Di tengah ancaman maut dari kaum Quraisy Makkah yang bertekad menghabisi beliau, Rasulullah SAW bersama sahabat setia, Abu Bakar Ash-Shiddiq RA, memilih jalur yang sungguh tak terduga. Alih-alih mengambil rute utama utara yang lebih cepat, ramai oleh kafilah dagang, dan memiliki banyak sumber air – namun juga diawasi ketat oleh musuh beliau justru memutar ke arah selatan. Sebuah keputusan brilian yang memanfaatkan pengetahuan medan dan psikologi musuh. Rute ini lebih panjang, terjal, dan sepi, namun menjadi tameng pertama keselamatan mereka.
Puncak ketegangan terjadi di Gua Tsur. Selama tiga hari tiga malam, Nabi dan Abu Bakar bersembunyi di kegelapan gua, sementara pasukan pencari Quraisy nyaris menemukan mereka. Bayangkan detik-detik genting itu: langkah kaki musuh terdengar dekat, sorot mata mereka menyapu mulut gua. Namun, di saat kritis itulah, mukjizat Allah turun. Seekor merpati dengan tenang bersarang dan bertelur di depan mulut gua. Seekor laba-laba dengan cepat menenun jaringnya yang rapuh namun sempurna menutupi pintu masuk. Dua tanda alamiah ini menjadi “penjaga gaib”. Para pengejar yang melihatnya berpikir, “Mustahil ada orang masuk ke dalam, jaring tak rusak, burung pun tak terganggu.” Dengan frustrasi, mereka pun pergi. Perlindungan Allah (Ma’iyyatullah) hadir dalam wujud paling nyata, menyelamatkan nyawa Sang Pembawa Risalah dan sahabatnya dari ujung pedang.

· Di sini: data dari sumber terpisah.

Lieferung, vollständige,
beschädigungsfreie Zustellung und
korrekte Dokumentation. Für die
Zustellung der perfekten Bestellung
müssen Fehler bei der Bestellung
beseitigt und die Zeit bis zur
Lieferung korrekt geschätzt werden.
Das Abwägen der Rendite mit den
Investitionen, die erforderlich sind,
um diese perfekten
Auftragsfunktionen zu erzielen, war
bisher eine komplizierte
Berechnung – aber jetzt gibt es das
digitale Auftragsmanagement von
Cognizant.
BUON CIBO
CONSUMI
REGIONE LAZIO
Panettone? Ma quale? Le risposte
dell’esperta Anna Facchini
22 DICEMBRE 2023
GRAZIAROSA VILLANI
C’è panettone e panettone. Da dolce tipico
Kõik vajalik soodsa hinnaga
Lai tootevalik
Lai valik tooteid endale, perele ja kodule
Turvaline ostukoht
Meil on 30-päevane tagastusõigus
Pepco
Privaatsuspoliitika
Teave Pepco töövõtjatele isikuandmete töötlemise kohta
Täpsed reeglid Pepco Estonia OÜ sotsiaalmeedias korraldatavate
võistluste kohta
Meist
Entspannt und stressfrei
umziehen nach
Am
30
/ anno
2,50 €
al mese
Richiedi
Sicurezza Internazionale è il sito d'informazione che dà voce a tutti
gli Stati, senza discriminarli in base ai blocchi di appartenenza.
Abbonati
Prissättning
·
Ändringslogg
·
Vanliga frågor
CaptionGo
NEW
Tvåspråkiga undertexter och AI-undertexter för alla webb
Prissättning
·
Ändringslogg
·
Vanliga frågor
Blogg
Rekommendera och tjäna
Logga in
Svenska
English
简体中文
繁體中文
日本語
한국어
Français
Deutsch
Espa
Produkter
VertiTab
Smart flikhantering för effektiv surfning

Setelah melewati ujian di Tsur, perjalanan heroik berlanjut. Beliau beserta Abu Bakar RA. memilih rute pesisir yang lebih sepi, melewati Usfan dan Khuza’ah. Tantangan kembali datang. Suraqah bin Malik, seorang pemburu hadiah yang tangguh, mengetahui kabur mereka dan mengejar dengan kuda terbaiknya. Saat hampir menyentuh Nabi SAW, kuda perkasa Suraqah itu terperosok berkali-kali ke dalam pasir hingga hanya menyisakan debu dan keputusasaan. Di depan mata Suraqah, kaki kudanya seolah ditelan bumi. Keajaiban ini menyentuh kalbunya. Ia tersadar, ini bukan manusia biasa yang ia kejar. Dengan jiwa bergetar, Suraqah memohon ampun dan menghentikan pengejarannya. Bukan lagi pengejar, ia bahkan menjadi pelindung diam-diam, memastikan rombongan kecil itu aman melanjutkan perjalanan di wilayah Khuza’ah.

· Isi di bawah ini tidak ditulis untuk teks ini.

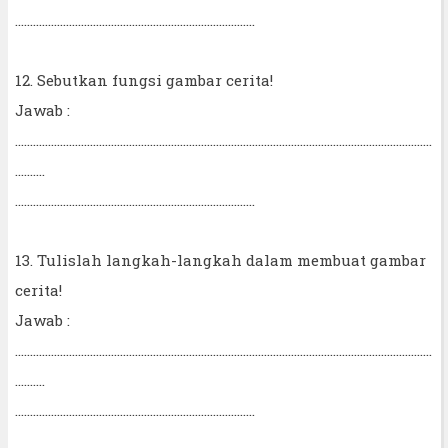
................................................................................
12. Sebutkan fungsi gambar cerita!
Jawab :
...........................................................................................................................................
..........
................................................................................
13. Tulislah langkah-langkah dalam membuat gambar
cerita!
Jawab :
...........................................................................................................................................
..........
................................................................................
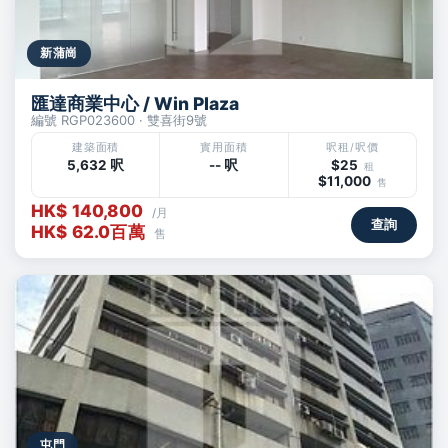
新蒲崗
匯達商業中心 / Win Plaza
編號 RGP023600 · 雙喜街9號
建築面積
實用面積
呎租/呎價
5,632 呎
-- 呎
$25
租
$11,000
售
HK$ 140,800
/月
查詢
HK$ 62.0百萬
售
屯門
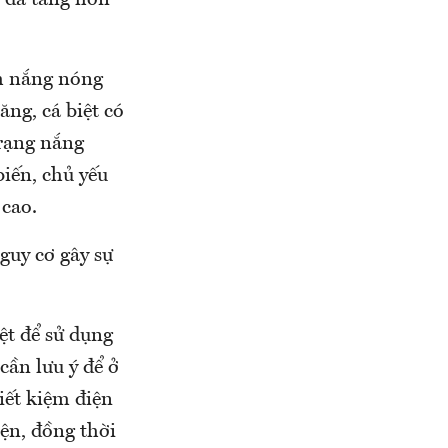
c đã tăng hơn
h nắng nóng
ăng, cá biệt có
trạng nắng
biến, chủ yếu
 cao.
guy cơ gây sự
ệt để sử dụng
cần lưu ý để ở
iết kiệm điện
iện, đồng thời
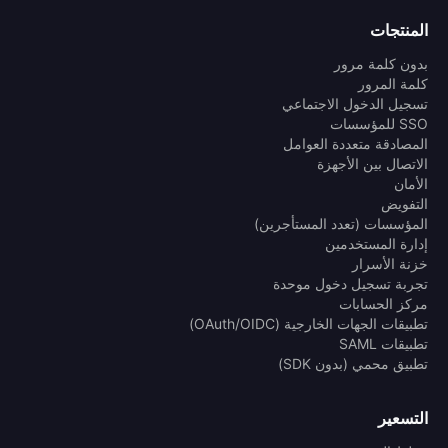
المنتجات
بدون كلمة مرور
كلمة المرور
تسجيل الدخول الاجتماعي
SSO للمؤسسات
المصادقة متعددة العوامل
الاتصال بين الأجهزة
الأمان
التفويض
المؤسسات (تعدد المستأجرين)
إدارة المستخدمين
خزنة الأسرار
تجربة تسجيل دخول موحدة
مركز الحسابات
تطبيقات الجهات الخارجية (OAuth/OIDC)
تطبيقات SAML
تطبيق محمي (بدون SDK)
التسعير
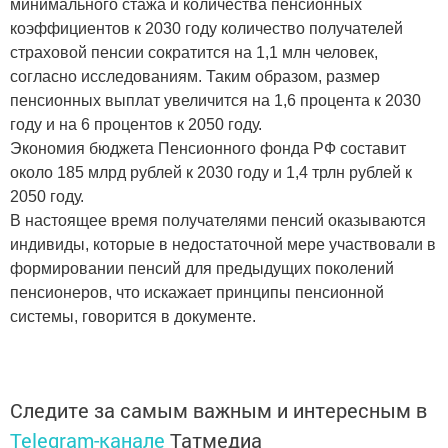
минимального стажа и количества пенсионных
коэффициентов к 2030 году количество получателей
страховой пенсии сократится на 1,1 млн человек,
согласно исследованиям. Таким образом, размер
пенсионных выплат увеличится на 1,6 процента к 2030
году и на 6 процентов к 2050 году.
Экономия бюджета Пенсионного фонда РФ составит
около 185 млрд рублей к 2030 году и 1,4 трлн рублей к
2050 году.
В настоящее время получателями пенсий оказываются
индивиды, которые в недостаточной мере участвовали в
формировании пенсий для предыдущих поколений
пенсионеров, что искажает принципы пенсионной
системы, говорится в документе.
Следите за самым важным и интересным в
Telegram-канале
Татмедиа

Di tengah kelelahan perjalanan gurun yang memayahkan, mereka singgah di kemah Ummu Ma’bad, seorang wanita Badui. Meski kehausan dan kelaparan, akhlak mulia Nabi SAW tak luntur. Sikapnya yang penuh welas asih, tutur katanya yang lembut, dan pancaran wajahnya yang penuh wibawa, membuat Ummu Ma’bad terpesona. Dengan kata-kata puitis yang harum sepanjang zaman, ia menggambarkan fisik dan akhlak Rasulullah: “…Cahaya wajahnya bersinar, tutur katanya indah, perawakannya sempurna… Tak pernah kulihat orang sepertinya sebelumnya.” Pertemuan singkat ini menjadi saksi bisu keagungan pribadi Sang Nabi, bahkan di tengah ujian terberat.

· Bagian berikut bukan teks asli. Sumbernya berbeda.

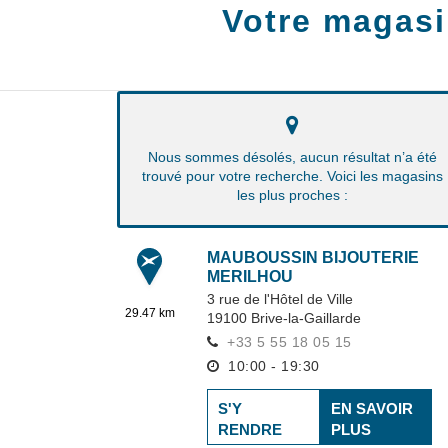
Votre magasi
Nous sommes désolés, aucun résultat n’a été
trouvé pour votre recherche. Voici les magasins
les plus proches :
MAUBOUSSIN BIJOUTERIE
MERILHOU
3 rue de l'Hôtel de Ville
29.47 km
19100
Brive-la-Gaillarde
+33 5 55 18 05 15
10:00 - 19:30
S'Y
EN SAVOIR
RENDRE
PLUS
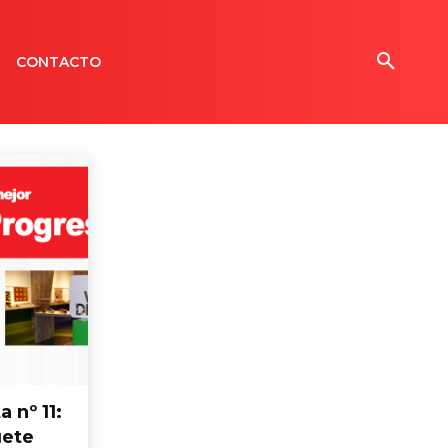
CONTACTO
 nº 11:
uete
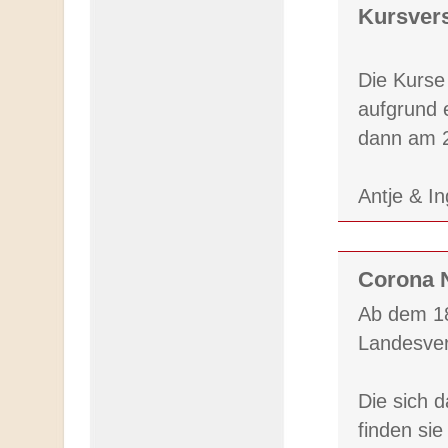
Kursvers
Die Kurse
aufgrund 
dann am 2
Antje & I
Corona N
Ab dem 18
Landesve
Die sich 
finden si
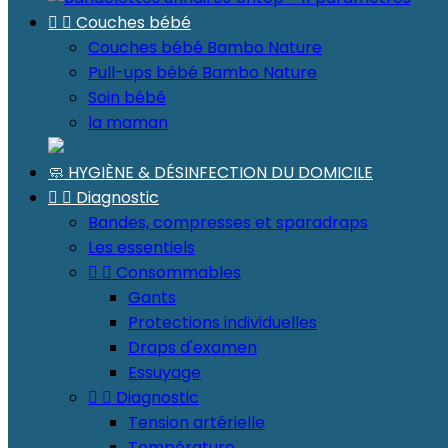


Couches bébé
Couches bébé Bambo Nature
Pull-ups bébé Bambo Nature
Soin bébé
la maman
🧼 HYGIÈNE & DÉSINFECTION DU DOMICILE


Diagnostic
Bandes, compresses et sparadraps
Les essentiels


Consommables
Gants
Protections individuelles
Draps d'examen
Essuyage


Diagnostic
Tension artérielle
Température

Setelah menempuh perjalanan dakwah sejauh 450 kilometer dengan segala rintangan, titik terang akhirnya terlihat. Rasulullah SAW tiba di Quba, pinggiran Madinah. Di sinilah, sebagai langkah monumental pertama membangun peradaban baru, Masjid Quba didirikan. Batu pertama diletakkan oleh tangan beliau sendiri, menjadi simbol persatuan dan titik tolak masyarakat Islam yang mandiri. Beberapa hari kemudian, dengan iringan kegembiraan dan shalawat yang menggema dari penduduk Madinah (kaum Anshar), Nabi Muhammad SAW memasuki kota Yatsrib, yang sejak saat itu berubah menjadi Madinah Al-Munawwarah (Kota yang Bercahaya).
Sambutan heroik penduduk Madinah bukan sekadar euforia. Ia adalah puncak dari perjuangan panjang, kecerdikan strategi, ketabahan luar biasa, dan bukti tak terbantahkan perlindungan Allah SWT. Hijrah ini bukan akhir perjalanan, melainkan awal zaman baru. Peristiwa agung inilah yang kemudian diabadikan sebagai tonggak penanggalan Islam, Kalendar Hijriah, mengingatkan setiap muslim akan semangat pengorbanan, kepasrahan pada Allah, dan perjuangan tanpa henti menegakkan kebenaran dan keadilan. Hijrah Nabi SAW adalah epik kepahlawanan sejati, yang mengubah jalannya sejarah dunia selamanya.